But I've never presented such explorations as revealed truth. As an investigator, I have no fixed point of view, no commitment to any theory -- my own or anyone else's. As a matter of fact, I'm completely ready to junk any statement I've ever made about any subject if events don't bear me out, or if I discover it isn't contributing to an understanding of the problem. The better part of my work on media is actually somewhat like a safe-cracker's. I don't know what's inside; maybe it's nothing. I just sit down and start to work. I grope, I listen, I test, I accept and discard; I try out different sequences -- until the tumblers fall and the doors spring open.
3 comments:
Yes, we must substitute an interest in the media for the previous interest in subjects. This is the logical answer to the fact that the media have substituted themselves for the older world. Even if we should wish to recover that older world we can do it only by an intensive study of the ways in which media have swallowed it. And no matter how many walls have fallen, the citadel of individual consciousness has not fallen nor is it likely to fall. For it is not accessible to the mass media.

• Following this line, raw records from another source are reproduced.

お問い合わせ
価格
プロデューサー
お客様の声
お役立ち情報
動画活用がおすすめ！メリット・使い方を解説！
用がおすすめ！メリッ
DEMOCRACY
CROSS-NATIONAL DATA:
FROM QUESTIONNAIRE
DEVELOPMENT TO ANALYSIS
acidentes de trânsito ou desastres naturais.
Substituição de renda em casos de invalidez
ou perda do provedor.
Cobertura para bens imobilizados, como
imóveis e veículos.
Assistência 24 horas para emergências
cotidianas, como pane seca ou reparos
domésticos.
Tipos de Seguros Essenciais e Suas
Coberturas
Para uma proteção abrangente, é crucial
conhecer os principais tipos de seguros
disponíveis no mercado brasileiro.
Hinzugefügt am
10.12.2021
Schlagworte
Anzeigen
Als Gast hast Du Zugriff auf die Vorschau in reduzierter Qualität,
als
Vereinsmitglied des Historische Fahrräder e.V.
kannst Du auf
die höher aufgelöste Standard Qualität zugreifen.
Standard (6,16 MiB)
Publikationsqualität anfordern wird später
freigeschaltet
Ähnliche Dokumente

- Marshall McLuhan, 'Counterblast', 1969
The oral is the world of the non-linear, of all-at-onceness and ESP. There are no lines or directions in acoustic space, but rather a simultaneous field. It is non-Euclidean.
Marshall McLuhan, Counterblast, 1969
Our visual experience is now a mosaic of items assembled from every part of the globe, moment by moment. Lineal perspective and pictorial organization cannot cope with this situation.
Report on Project in Understanding Media, 1960
Speeding up the components of any visually ordered structure or continuous space pattern will lead to breaking its connections and destroying its boundaries. They explode into the resonant gaps or interfaces that characterize the discontinuous structure of acoustic space.